• _Your objective_
Once the line with "vfov_deg: 36.0" is found in the entries below, print it and each following line exactly, stopping after the line with "exposure_s: 1/40"; print nothing else.
╭──
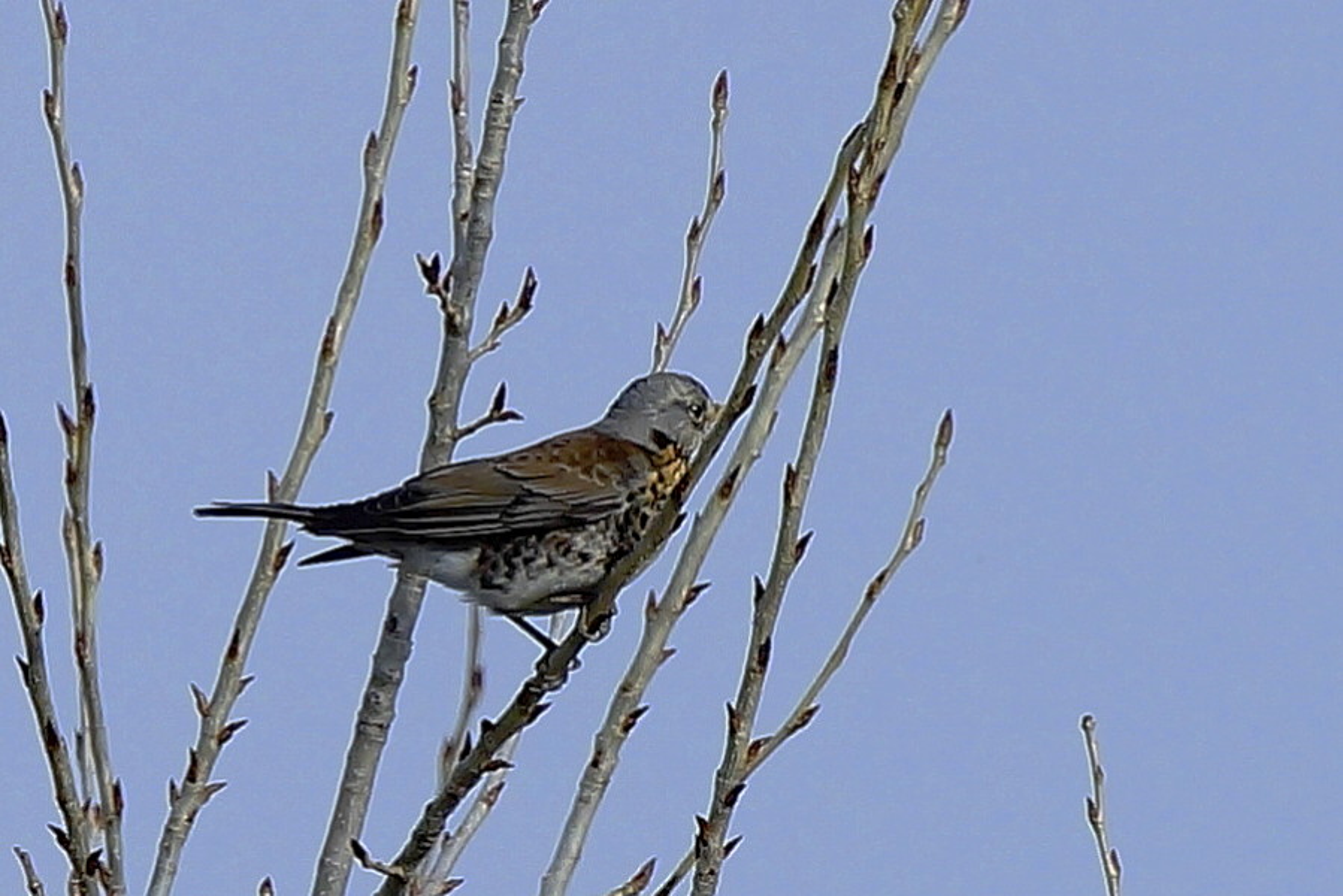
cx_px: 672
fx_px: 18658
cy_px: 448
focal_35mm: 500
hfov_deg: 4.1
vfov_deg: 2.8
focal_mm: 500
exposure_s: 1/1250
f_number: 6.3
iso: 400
╰──
╭──
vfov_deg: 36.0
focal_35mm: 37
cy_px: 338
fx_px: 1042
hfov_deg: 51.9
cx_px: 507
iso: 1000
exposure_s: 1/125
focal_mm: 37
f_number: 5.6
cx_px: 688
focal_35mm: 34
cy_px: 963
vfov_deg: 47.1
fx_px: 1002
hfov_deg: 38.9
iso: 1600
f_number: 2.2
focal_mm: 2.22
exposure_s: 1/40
╰──
╭──
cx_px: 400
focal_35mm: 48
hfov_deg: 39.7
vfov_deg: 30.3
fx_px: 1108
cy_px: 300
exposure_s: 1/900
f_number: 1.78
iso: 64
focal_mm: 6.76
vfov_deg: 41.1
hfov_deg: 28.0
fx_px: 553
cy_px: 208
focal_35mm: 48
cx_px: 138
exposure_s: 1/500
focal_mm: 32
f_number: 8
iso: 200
╰──
• _Exercise response_
vfov_deg: 36.0
focal_35mm: 37
cy_px: 338
fx_px: 1042
hfov_deg: 51.9
cx_px: 507
iso: 1000
exposure_s: 1/125
focal_mm: 37
f_number: 5.6
cx_px: 688
focal_35mm: 34
cy_px: 963
vfov_deg: 47.1
fx_px: 1002
hfov_deg: 38.9
iso: 1600
f_number: 2.2
focal_mm: 2.22
exposure_s: 1/40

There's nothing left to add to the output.